··· EXTRAIT DU DOCUMENT

St. John's est informé

Dès que la nouvelle atteint St. John's le 21 novembre, le gouvernement intervient rapidement. Le premier ministre, sir Richard Squires, expédie le navire SS Meigle dans la péninsule de Burin. Il transporte des professionnels de la santé et du matériel médical, des fonctionnaires et un approvisionnement de nourriture, vêtements, matériaux de construction et autres biens nécessaires.

Une goélette coulée par le tsunami, 1929
Une goélette coulée par le tsunami, 1929
Le tsunami a englouti de nombreux bateaux le long de la péninsule de Burin.
Photographe inconnu. Photo reproduite avec la permission de la Division des archives et collections spéciales (MF 391.1.02), bibliothèque Queen Elizabeth II, Memorial University of Newfoundland, St. John's, T.-N.-L.

Le navire quitte le port de St. John's le soir du 21 novembre et arrive à Burin le lendemain après-midi. Pendant cinq jours, le bateau fait le tour de la péninsule pour apporter du secours et évaluer les dégâts. À Point au Gaul, les responsables gouvernementaux apprennent avec effarement que le tsunami a démoli 100 bâtiments et détruit les 40 doris et bateaux à moteur du village. Il en va de même à St. Lawrence où il ne reste ni bateaux ni installations de pêche en bon état. Les conditions de vie sont terribles à Taylor's Bay. Seules cinq habitations ont survécu au tsunami. Les secouristes ravitaillent les rescapés du village en leur fournissant 3048 m de bois de construction, une abondante quantité de charbon et des vêtements.

Le matin du 27 novembre, le bateau de secours lève l'ancre et accoste au port de St. John's l'après-midi même. L'évaluation des dégâts matériels que font les fonctionnaires dans le rapport qu'ils présentent au gouvernement se situe à plus de 1 million de dollars. Le tsunami a en effet anéanti les embarcations et le matériel de pêche de la moitié des pêcheurs de la péninsule.

······

TÂCHES À RÉALISER.
a) Réécrivez le passage de l'extrait sur le tsunami situé entre « Dès que la nouvelle » et « de la péninsule de Burin. », inclusivement, en remplaçant « premier ministre » par « chef du gouvernement ».
b) D'après l'extrait sur le tsunami, combien d'habitations de Taylor's Bay ont résisté à la vague ?
c) Donnez la suite de l'extrait sur le tsunami de la péninsule de Burin à partir de sa dernière phrase.
Les lignes de données n'ont aucun rapport avec l'extrait sur le tsunami de la péninsule de Burin.

··· SECTION DES DONNÉES

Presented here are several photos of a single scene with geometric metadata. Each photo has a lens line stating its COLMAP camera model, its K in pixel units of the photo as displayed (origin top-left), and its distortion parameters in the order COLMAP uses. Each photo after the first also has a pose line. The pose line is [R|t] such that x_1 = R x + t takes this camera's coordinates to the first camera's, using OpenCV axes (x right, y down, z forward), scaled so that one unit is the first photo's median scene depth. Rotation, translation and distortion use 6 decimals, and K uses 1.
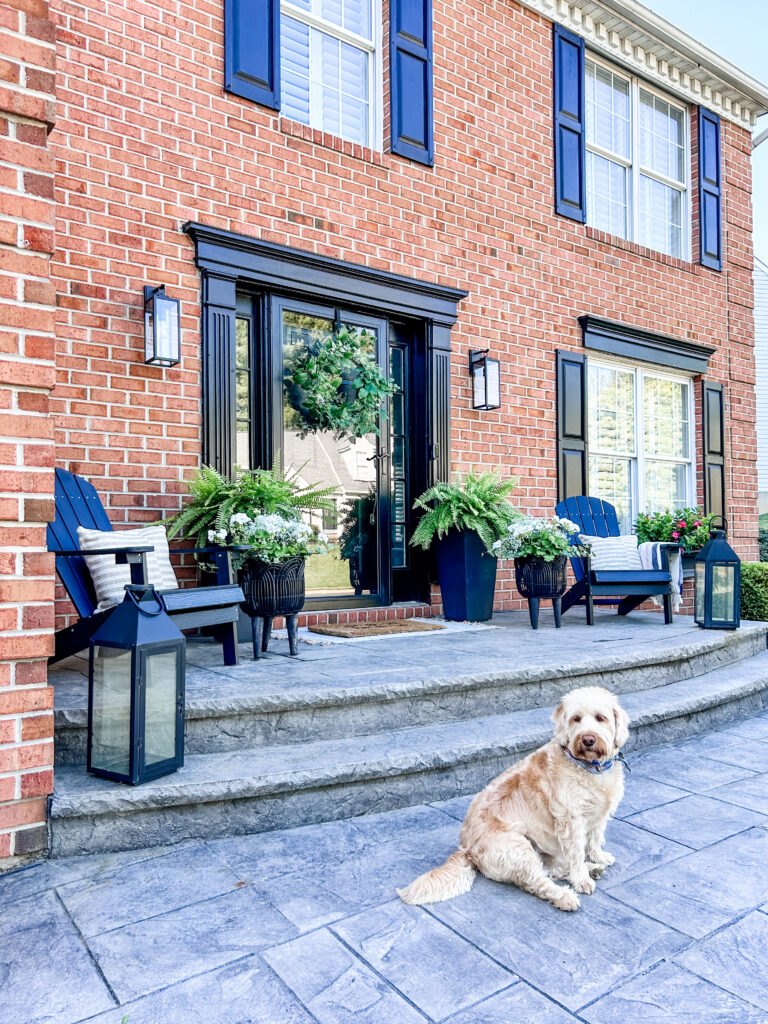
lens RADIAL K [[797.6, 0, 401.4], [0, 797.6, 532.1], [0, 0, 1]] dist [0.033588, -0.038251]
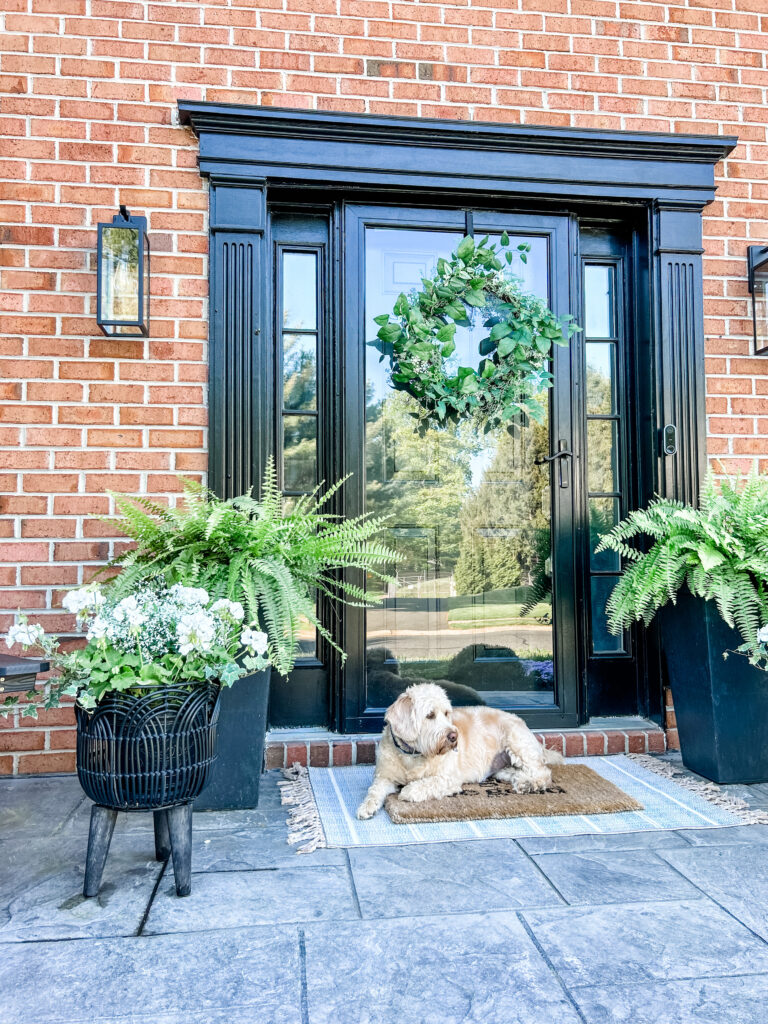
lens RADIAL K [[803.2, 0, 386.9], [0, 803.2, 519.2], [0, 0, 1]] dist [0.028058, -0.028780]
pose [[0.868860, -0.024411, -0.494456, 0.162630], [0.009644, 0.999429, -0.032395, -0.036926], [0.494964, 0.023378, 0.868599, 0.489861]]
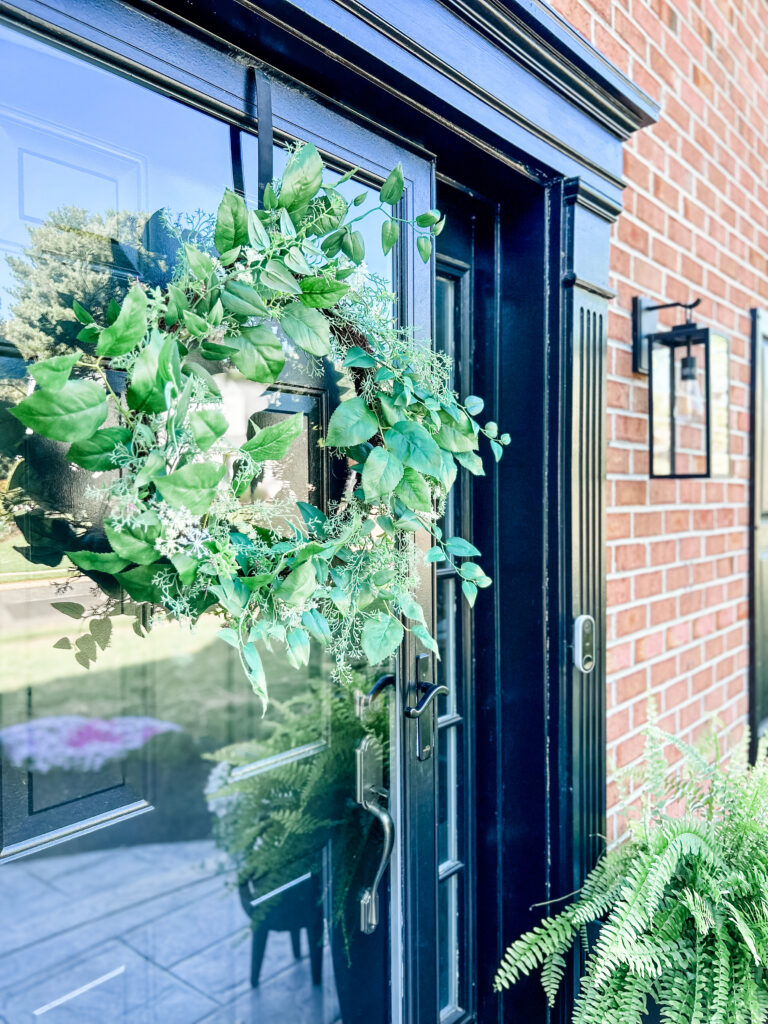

······

CORRIGÉ DES ACTIVITÉS.
a)
Dès que la nouvelle atteint St. John's le 21 novembre, le gouvernement intervient rapidement. Le chef du gouvernement, sir Richard Squires, expédie le navire SS Meigle dans la péninsule de Burin. Il transporte des professionnels de la santé et du matériel médical, des fonctionnaires et un approvisionnement de nourriture, vêtements, matériaux de construction et autres biens nécessaires.

Une goélette coulée par le tsunami, 1929
Une goélette coulée par le tsunami, 1929
Le tsunami a englouti de nombreux bateaux le long de la péninsule de Burin.

b) Seules cinq habitations ont survécu au tsunami à Taylor's Bay.

c)
Mise sur pied d'un comité de secours

Le Meigle parti en mission dans la péninsule, le gouvernement et des citoyens influents de St. John's mettent sur pied un comité (South Coast Disaster Committee) dont le mandat consiste à coordonner une collecte de fonds et diverses activités de secours. Il recueille en quelques semaines 100 000 $ auprès des citoyens de St. John's et 90 000 $ parmi les habitants de Corner Brook, Grand Falls, et de plus petites collectivités. Ceux qui n'ont pas les moyens de contribuer financièrement offrent de la nourriture, des vêtements et d'autres articles utiles. À mesure que la nouvelle se répand, des dons totalisant 50 000 $ parviennent du Canada, des États-Unis et de la Grande-Bretagne.

Du secours pour Burin, 1929
Du secours pour Burin, 1929
À St. John's, on remplit un camion d'approvisionnements de secours destinés aux victimes du tsunami qui a frappé la péninsule de Burin à Terre-Neuve.
Photographe inconnu. Photo reproduite avec la permission de la Division des archives et collections spéciales (MF 391.1.02), bibliothèque Queen Elizabeth II, Memorial University of Newfoundland, St. John's, T.-N.-L.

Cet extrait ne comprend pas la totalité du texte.